TASK DESCRIPTION: Reproduce each record below in full, word for word, without images.

SUPPLIED MATERIAL:
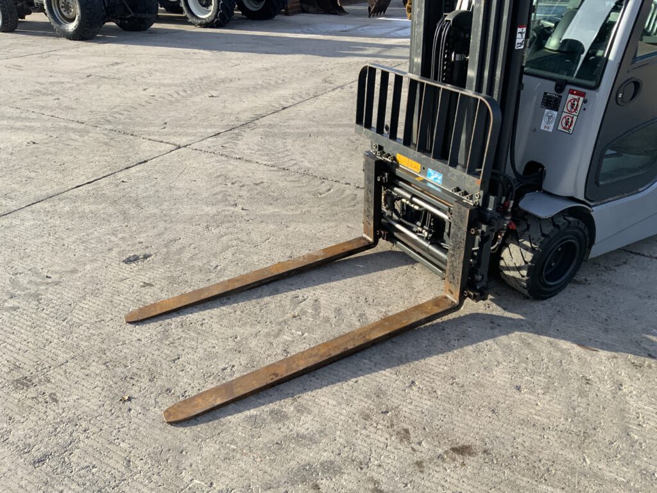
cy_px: 246
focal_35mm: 29
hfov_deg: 61.7
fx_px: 550
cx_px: 328
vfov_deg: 48.2
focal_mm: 3
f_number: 1.8
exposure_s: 1/691
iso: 16
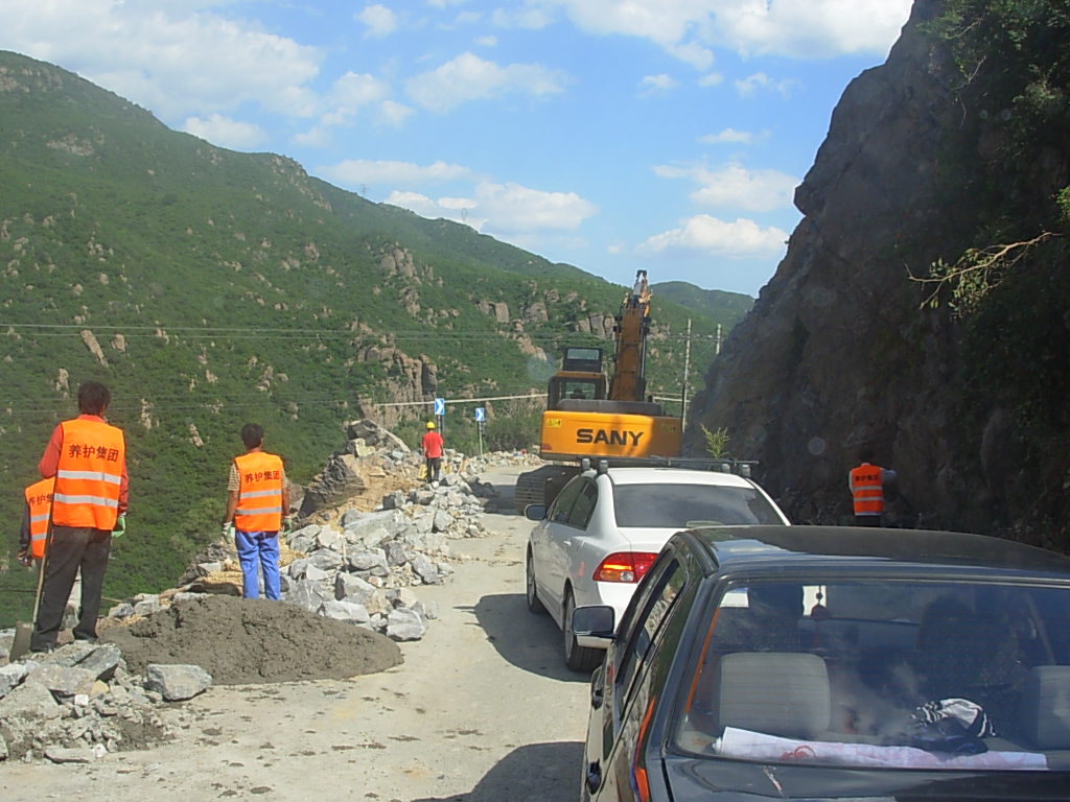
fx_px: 1175
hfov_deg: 49.0
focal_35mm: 38
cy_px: 401
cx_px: 535
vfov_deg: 37.7
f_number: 4.9
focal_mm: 6.3
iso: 50
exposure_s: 1/430
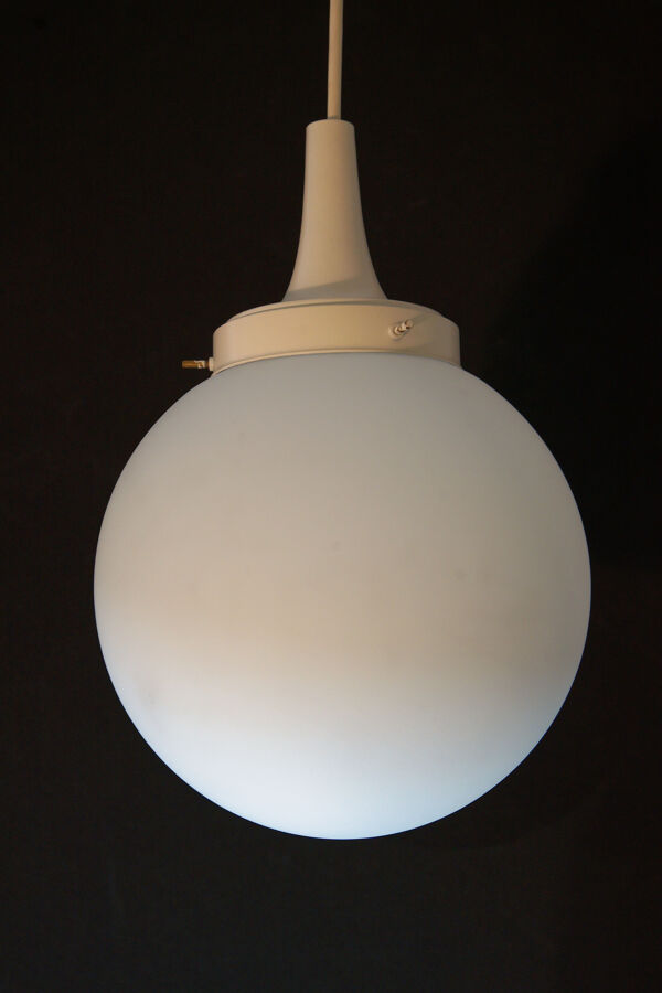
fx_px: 1600
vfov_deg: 34.5
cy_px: 496
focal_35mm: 58
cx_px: 331
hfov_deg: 23.4
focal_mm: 58
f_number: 8
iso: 800
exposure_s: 1/15
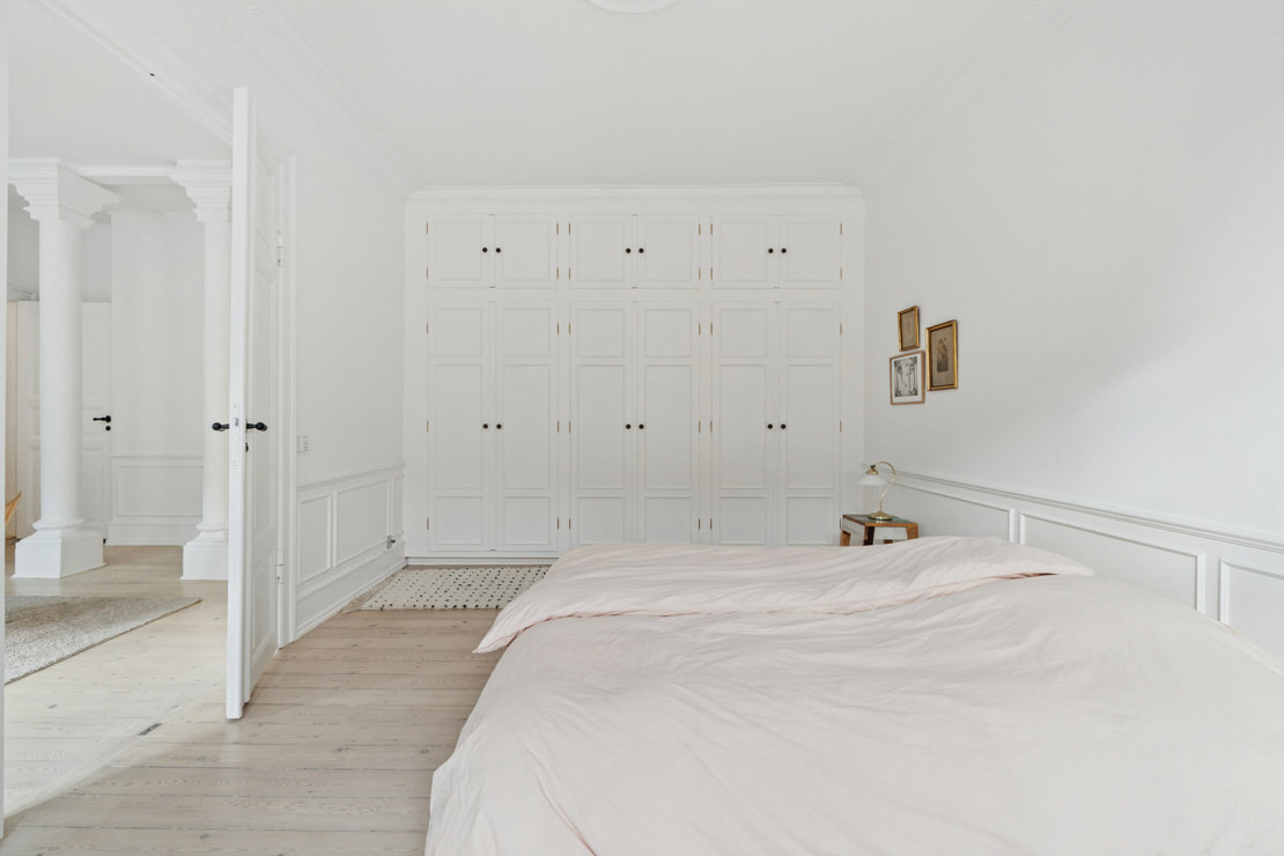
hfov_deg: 100.4
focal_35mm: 15
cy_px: 428
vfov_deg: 77.3
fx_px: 535
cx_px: 642
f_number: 8
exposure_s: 1/80
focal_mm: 10
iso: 500
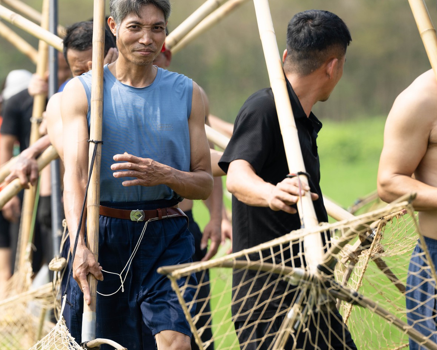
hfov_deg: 6.0
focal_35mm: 320
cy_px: 137
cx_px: 114
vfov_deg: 4.8
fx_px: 4138
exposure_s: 1/800
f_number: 4
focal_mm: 200
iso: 125
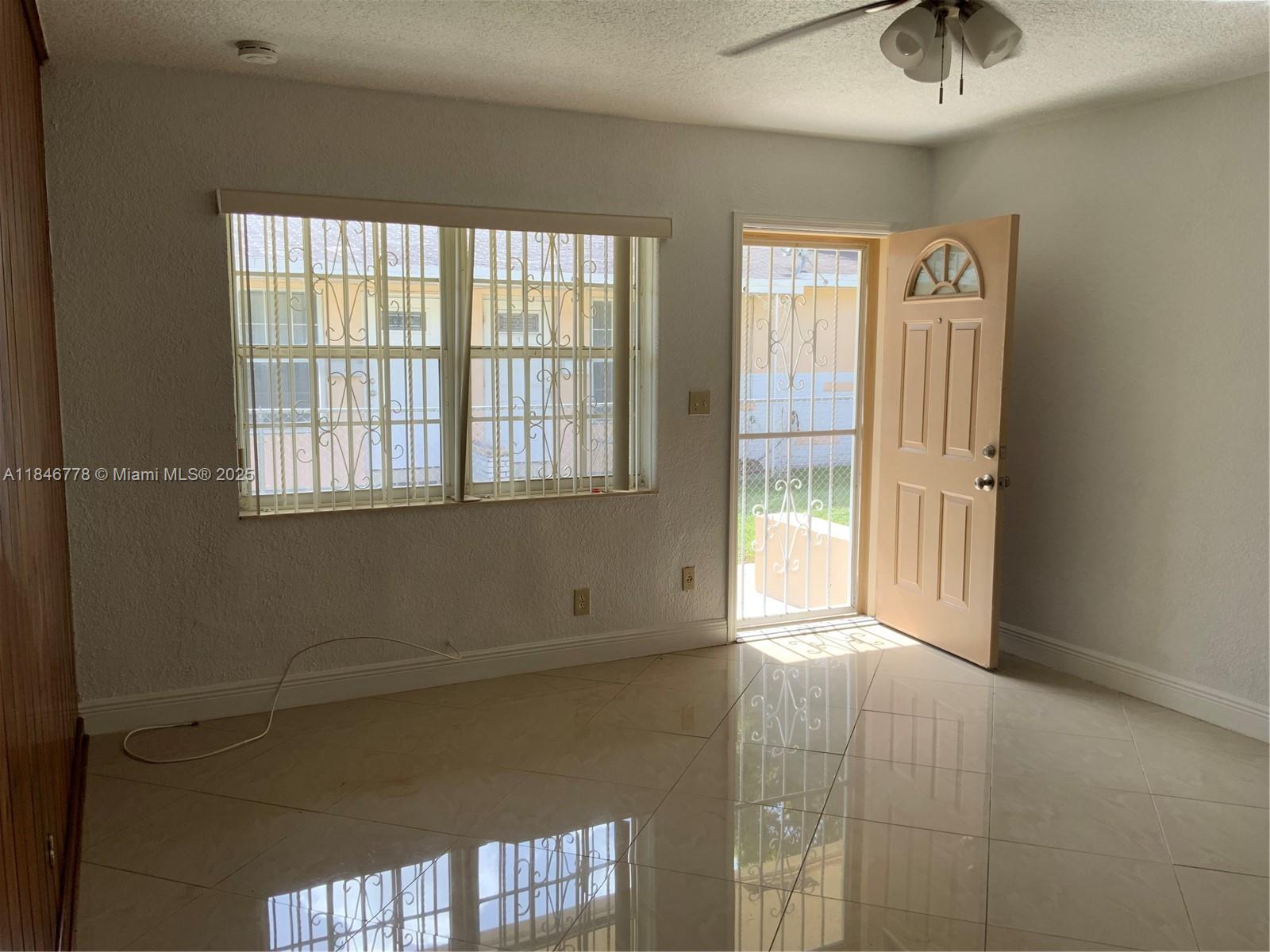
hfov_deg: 61.7
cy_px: 476
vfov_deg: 48.2
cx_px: 635
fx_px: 1064
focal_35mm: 29
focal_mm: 3
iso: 16
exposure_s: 1/122
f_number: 1.8
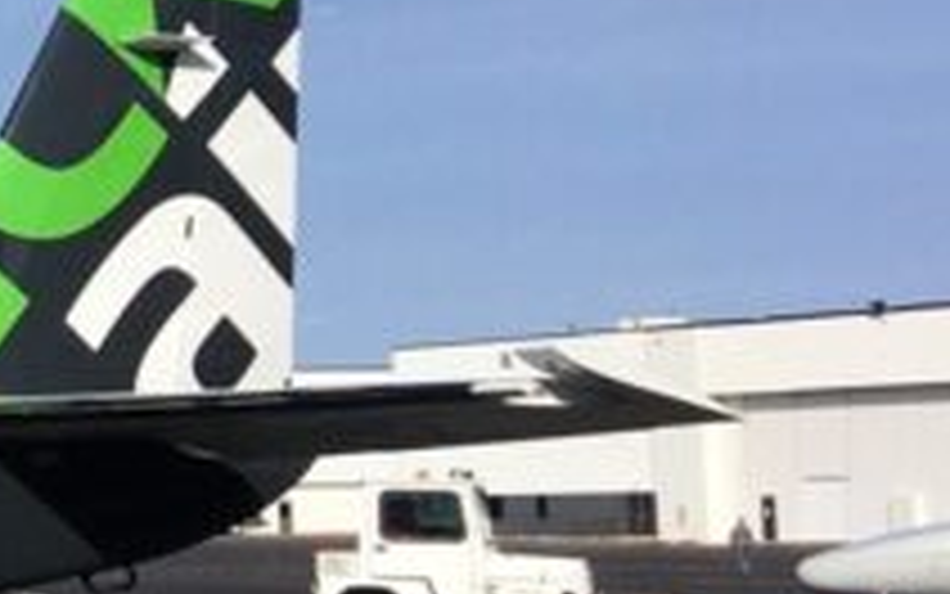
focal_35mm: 149
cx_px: -1346
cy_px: 216
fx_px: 3859
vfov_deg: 8.8
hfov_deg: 11.5
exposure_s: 1/3497
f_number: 2.2
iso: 25
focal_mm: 4.15
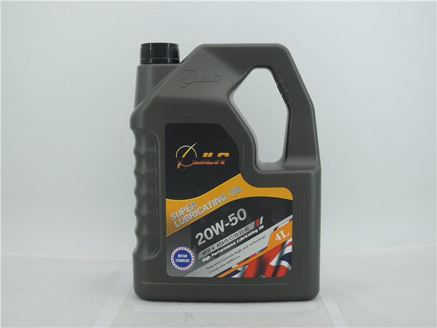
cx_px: 218
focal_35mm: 45
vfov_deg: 32.2
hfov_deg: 42.1
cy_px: 164
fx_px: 568
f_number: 3.7
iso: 80
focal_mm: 9.6
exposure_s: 1/200
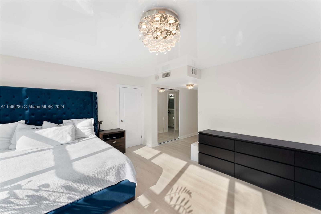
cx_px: 160
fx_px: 125
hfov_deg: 104.3
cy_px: 107
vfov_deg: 81.2
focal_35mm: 14
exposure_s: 1/25
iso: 200
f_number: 8
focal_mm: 14
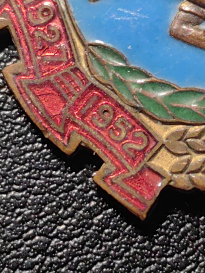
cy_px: 47
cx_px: 171
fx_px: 1176
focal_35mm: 149
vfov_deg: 13.2
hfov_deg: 9.9
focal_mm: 5.75
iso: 100
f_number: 2
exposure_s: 1/55.6
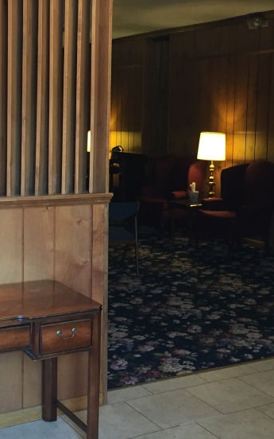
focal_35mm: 57
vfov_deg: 35.7
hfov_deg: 22.7
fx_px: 681
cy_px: 206
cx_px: 115
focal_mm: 4.15
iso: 80
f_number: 2.2
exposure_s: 1/30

EXERCISE OUTPUT:
cy_px: 246
focal_35mm: 29
hfov_deg: 61.7
fx_px: 550
cx_px: 328
vfov_deg: 48.2
focal_mm: 3
f_number: 1.8
exposure_s: 1/691
iso: 16
fx_px: 1175
hfov_deg: 49.0
focal_35mm: 38
cy_px: 401
cx_px: 535
vfov_deg: 37.7
f_number: 4.9
focal_mm: 6.3
iso: 50
exposure_s: 1/430
fx_px: 1600
vfov_deg: 34.5
cy_px: 496
focal_35mm: 58
cx_px: 331
hfov_deg: 23.4
focal_mm: 58
f_number: 8
iso: 800
exposure_s: 1/15
hfov_deg: 100.4
focal_35mm: 15
cy_px: 428
vfov_deg: 77.3
fx_px: 535
cx_px: 642
f_number: 8
exposure_s: 1/80
focal_mm: 10
iso: 500
hfov_deg: 6.0
focal_35mm: 320
cy_px: 137
cx_px: 114
vfov_deg: 4.8
fx_px: 4138
exposure_s: 1/800
f_number: 4
focal_mm: 200
iso: 125
hfov_deg: 61.7
cy_px: 476
vfov_deg: 48.2
cx_px: 635
fx_px: 1064
focal_35mm: 29
focal_mm: 3
iso: 16
exposure_s: 1/122
f_number: 1.8
focal_35mm: 149
cx_px: -1346
cy_px: 216
fx_px: 3859
vfov_deg: 8.8
hfov_deg: 11.5
exposure_s: 1/3497
f_number: 2.2
iso: 25
focal_mm: 4.15
cx_px: 218
focal_35mm: 45
vfov_deg: 32.2
hfov_deg: 42.1
cy_px: 164
fx_px: 568
f_number: 3.7
iso: 80
focal_mm: 9.6
exposure_s: 1/200
cx_px: 160
fx_px: 125
hfov_deg: 104.3
cy_px: 107
vfov_deg: 81.2
focal_35mm: 14
exposure_s: 1/25
iso: 200
f_number: 8
focal_mm: 14
cy_px: 47
cx_px: 171
fx_px: 1176
focal_35mm: 149
vfov_deg: 13.2
hfov_deg: 9.9
focal_mm: 5.75
iso: 100
f_number: 2
exposure_s: 1/55.6
focal_35mm: 57
vfov_deg: 35.7
hfov_deg: 22.7
fx_px: 681
cy_px: 206
cx_px: 115
focal_mm: 4.15
iso: 80
f_number: 2.2
exposure_s: 1/30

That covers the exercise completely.